> **Tasks to carry out**:
a - Answer these questions from the sickle cell passage:
(i) About how long do normal red blood cells live before new ones replace them?
(ii) What type of hemoglobin do normal red blood cells contain?
(iii) In sickle cell trait, which hemoglobin is always produced in the greater amount?
b - Decide whether each statement agrees with the sickle cell passage, and support each answer with a quotation:
(i) A universal cure for sickle cell disease currently exists.
(ii) Normal red blood cells are soft and round.
(iii) People with sickle cell trait are generally healthy.
c - Copy out the portion of the sickle cell passage starting at "What is Sickle Cell Trait?" and ending at "are generally healthy.".

> **Text passage**:
"""
Wednesday, June 10, 2009
sickle cell
What is Sickle Cell Disease?
Sickle cell disease is an inherited blood disorder that affects red blood cells. People with sickle cell disease have red blood cells that contain mostly hemoglobin* S, an abnormal type of hemoglobin. Sometimes these red blood cells become sickle-shaped (crescent shaped) and have difficulty passing through small blood vessels.
Normal redblood cell
Sickle-shapedred blood cell
When sickle-shaped cells block small blood vessels, less blood can reach that part of the body. Tissue that does not receive a normal blood flow eventually becomes damaged. This is what causes the complications of sickle cell disease. There is currently no universal cure for sickle cell disease.
Hemoglobin – is the main substance of the red blood cell. It helps red blood cells carry oxygen from the air in our lungs to all parts of the body. Normal red blood cells contain hemoglobin A. Hemoglobin S and hemoglobin C are abnormal types of hemoglobin. Normal red blood cells are soft and round and can squeeze through tiny blood tubes (vessels). Normally, red blood cells live for about 120 days before new ones replace them.
People with sickle cell conditions make a different form of hemoglobin A called hemoglobin S (S stands for sickle). Red blood cells containing mostly hemoglobin S do not live as long as normal red blood cells (normally about 16 days). They also become stiff, distorted in shape and have difficulty passing through the body’s small blood vessels. When sickle-shaped cells block small blood vessels, less blood can reach that part of the body. Tissue that does not receive a normal blood flow eventually becomes damaged. This is what causes the complications of sickle cell disease.
Types of Sickle Cell Disease
There are several types of sickle cell disease. The most common are: Sickle Cell Anemia (SS), Sickle-Hemoglobin C Disease (SC)Sickle Beta-Plus Thalassemia and Sickle Beta-Zero Thalassemia.
What is Sickle Cell Trait?
Sickle Cell trait (AS) is an inherited condition in which both hemoglobin A and S are produced in the red blood cells, always more A than S. Sickle cell trait is not a type of sickle cell disease. People with sickle cell trait are generally healthy.
"""
> **Raw data**:
"""
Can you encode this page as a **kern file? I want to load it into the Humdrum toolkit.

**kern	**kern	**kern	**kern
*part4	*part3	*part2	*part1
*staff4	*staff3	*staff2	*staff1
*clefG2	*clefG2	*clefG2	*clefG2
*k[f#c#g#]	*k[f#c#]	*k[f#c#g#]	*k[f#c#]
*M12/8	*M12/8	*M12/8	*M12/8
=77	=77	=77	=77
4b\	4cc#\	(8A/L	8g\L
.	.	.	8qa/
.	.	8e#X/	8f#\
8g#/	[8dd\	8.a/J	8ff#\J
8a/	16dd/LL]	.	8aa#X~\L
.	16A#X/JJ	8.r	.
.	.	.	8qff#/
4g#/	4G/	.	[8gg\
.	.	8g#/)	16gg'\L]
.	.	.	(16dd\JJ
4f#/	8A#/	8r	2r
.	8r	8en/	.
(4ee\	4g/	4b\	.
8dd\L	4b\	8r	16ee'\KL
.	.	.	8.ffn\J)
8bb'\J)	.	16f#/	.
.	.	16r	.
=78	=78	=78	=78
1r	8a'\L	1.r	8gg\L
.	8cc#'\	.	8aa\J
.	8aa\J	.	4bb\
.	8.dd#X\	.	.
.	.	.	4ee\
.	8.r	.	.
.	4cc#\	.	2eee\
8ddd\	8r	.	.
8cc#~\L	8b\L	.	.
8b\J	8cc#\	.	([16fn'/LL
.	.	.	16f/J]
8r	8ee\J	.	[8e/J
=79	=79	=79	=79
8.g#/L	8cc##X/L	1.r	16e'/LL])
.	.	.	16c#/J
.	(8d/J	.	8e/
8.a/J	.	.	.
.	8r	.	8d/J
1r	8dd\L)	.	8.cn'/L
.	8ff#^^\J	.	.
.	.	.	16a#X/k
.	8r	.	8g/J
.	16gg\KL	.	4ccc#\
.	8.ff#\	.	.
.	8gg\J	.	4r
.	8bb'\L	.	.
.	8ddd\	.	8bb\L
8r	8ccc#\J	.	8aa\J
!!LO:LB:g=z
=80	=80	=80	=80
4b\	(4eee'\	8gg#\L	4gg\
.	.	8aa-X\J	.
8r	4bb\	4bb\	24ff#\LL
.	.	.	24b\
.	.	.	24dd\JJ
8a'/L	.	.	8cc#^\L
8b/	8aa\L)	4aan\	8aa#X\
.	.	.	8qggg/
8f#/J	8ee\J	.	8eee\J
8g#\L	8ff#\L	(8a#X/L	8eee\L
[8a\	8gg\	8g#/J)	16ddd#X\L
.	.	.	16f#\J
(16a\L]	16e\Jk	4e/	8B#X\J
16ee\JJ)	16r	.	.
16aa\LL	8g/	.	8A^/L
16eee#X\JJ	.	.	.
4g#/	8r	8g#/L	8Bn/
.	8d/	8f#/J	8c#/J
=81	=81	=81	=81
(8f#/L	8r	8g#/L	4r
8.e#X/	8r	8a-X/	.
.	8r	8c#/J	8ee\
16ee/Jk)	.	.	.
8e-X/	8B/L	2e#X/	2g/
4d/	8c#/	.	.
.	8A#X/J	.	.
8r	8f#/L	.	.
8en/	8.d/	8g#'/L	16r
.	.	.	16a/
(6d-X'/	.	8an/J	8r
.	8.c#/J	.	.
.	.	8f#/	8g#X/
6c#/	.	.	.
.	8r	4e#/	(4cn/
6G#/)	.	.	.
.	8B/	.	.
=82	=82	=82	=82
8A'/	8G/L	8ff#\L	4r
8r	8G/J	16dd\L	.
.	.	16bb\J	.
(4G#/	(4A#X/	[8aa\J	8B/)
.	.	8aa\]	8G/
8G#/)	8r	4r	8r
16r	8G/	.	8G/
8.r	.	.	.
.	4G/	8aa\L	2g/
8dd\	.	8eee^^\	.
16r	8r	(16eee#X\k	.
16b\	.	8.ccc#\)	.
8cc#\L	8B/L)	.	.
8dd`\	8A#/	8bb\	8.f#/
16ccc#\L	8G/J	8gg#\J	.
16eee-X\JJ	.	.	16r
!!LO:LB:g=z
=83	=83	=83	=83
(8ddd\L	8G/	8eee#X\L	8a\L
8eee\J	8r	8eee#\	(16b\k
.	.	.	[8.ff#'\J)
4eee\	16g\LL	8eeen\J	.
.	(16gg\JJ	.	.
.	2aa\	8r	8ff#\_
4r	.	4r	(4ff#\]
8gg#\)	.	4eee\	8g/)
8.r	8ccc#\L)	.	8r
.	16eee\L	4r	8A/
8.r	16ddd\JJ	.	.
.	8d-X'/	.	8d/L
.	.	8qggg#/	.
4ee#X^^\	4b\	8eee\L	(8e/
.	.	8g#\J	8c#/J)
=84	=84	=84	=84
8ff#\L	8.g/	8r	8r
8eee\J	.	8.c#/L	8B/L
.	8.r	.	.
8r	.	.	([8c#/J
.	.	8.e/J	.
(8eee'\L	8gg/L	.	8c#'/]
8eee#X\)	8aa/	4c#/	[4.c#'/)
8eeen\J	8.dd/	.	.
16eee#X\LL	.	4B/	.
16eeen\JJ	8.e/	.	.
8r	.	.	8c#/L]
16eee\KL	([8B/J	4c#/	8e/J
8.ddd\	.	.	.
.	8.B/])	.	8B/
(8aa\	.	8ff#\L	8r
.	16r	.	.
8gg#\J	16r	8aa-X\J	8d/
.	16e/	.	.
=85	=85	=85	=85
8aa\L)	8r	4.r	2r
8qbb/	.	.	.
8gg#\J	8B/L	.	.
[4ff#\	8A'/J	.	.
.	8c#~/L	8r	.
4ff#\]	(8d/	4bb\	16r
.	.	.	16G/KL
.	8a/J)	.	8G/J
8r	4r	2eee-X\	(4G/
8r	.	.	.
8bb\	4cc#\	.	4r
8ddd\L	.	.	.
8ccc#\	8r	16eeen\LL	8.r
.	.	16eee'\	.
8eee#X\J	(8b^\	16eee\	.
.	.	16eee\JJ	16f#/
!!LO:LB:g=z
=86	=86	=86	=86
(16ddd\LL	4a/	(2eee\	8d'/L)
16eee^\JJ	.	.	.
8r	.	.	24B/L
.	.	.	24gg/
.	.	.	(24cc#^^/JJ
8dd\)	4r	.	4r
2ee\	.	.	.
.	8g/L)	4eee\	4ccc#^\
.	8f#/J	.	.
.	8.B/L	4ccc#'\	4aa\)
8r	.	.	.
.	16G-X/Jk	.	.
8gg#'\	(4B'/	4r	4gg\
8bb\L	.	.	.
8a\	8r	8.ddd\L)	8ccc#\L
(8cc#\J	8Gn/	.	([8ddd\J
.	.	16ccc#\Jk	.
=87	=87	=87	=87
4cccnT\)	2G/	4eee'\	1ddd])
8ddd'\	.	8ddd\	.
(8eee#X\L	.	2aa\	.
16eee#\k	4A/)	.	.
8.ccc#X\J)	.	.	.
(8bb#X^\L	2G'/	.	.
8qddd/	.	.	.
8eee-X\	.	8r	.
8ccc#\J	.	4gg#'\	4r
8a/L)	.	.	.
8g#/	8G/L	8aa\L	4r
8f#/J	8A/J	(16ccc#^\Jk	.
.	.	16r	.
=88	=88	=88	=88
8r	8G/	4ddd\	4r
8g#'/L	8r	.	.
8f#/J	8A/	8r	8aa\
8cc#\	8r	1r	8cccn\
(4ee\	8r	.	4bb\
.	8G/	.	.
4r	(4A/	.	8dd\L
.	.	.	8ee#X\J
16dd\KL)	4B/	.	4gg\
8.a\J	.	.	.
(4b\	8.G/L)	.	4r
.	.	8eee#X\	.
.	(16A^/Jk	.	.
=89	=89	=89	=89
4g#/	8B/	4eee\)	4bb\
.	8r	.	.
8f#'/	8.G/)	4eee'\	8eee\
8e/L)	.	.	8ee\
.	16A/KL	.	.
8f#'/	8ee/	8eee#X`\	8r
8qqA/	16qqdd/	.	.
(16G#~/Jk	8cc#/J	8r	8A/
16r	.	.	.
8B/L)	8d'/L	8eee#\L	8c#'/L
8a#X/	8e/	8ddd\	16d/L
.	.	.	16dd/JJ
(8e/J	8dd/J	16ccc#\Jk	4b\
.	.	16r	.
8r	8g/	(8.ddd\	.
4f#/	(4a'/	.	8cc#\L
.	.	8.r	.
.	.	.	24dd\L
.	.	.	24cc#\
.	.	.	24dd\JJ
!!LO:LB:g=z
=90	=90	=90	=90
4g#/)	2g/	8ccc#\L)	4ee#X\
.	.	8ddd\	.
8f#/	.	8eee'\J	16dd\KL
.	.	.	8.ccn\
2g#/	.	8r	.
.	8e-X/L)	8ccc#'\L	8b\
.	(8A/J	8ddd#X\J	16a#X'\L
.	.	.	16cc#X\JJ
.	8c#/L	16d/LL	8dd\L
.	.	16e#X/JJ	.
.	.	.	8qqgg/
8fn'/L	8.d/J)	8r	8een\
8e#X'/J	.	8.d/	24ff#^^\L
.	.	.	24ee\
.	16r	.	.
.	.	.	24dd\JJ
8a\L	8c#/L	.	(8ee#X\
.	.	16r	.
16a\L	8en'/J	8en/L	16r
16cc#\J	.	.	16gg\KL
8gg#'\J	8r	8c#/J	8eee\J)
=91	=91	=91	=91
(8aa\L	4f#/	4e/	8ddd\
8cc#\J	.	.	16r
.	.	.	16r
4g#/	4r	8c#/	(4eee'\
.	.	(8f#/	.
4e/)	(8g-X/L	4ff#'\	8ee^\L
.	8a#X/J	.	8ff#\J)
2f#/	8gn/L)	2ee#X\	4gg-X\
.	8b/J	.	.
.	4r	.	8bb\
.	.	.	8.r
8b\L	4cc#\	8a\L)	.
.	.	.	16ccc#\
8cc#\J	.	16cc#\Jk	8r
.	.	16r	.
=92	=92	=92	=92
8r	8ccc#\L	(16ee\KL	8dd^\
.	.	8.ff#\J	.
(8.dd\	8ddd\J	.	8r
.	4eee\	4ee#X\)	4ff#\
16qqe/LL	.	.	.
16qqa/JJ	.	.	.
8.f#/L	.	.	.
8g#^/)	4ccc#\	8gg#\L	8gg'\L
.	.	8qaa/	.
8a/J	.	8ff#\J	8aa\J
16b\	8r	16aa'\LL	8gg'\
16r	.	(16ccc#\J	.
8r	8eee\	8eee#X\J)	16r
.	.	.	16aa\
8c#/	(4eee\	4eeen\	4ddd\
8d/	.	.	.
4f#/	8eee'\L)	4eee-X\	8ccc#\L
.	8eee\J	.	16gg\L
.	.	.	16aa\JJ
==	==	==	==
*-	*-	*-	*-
"""
> **Exercise answers**:
a -
(i) About 120 days.
(ii) Hemoglobin A.
(iii) Hemoglobin A.

b -
(i) No: "There is currently no universal cure for sickle cell disease."
(ii) Yes: "Normal red blood cells are soft and round and can squeeze through tiny blood tubes (vessels)."
(iii) Yes: "People with sickle cell trait are generally healthy."

c -
What is Sickle Cell Trait?
Sickle Cell trait (AS) is an inherited condition in which both hemoglobin A and S are produced in the red blood cells, always more A than S. Sickle cell trait is not a type of sickle cell disease. People with sickle cell trait are generally healthy.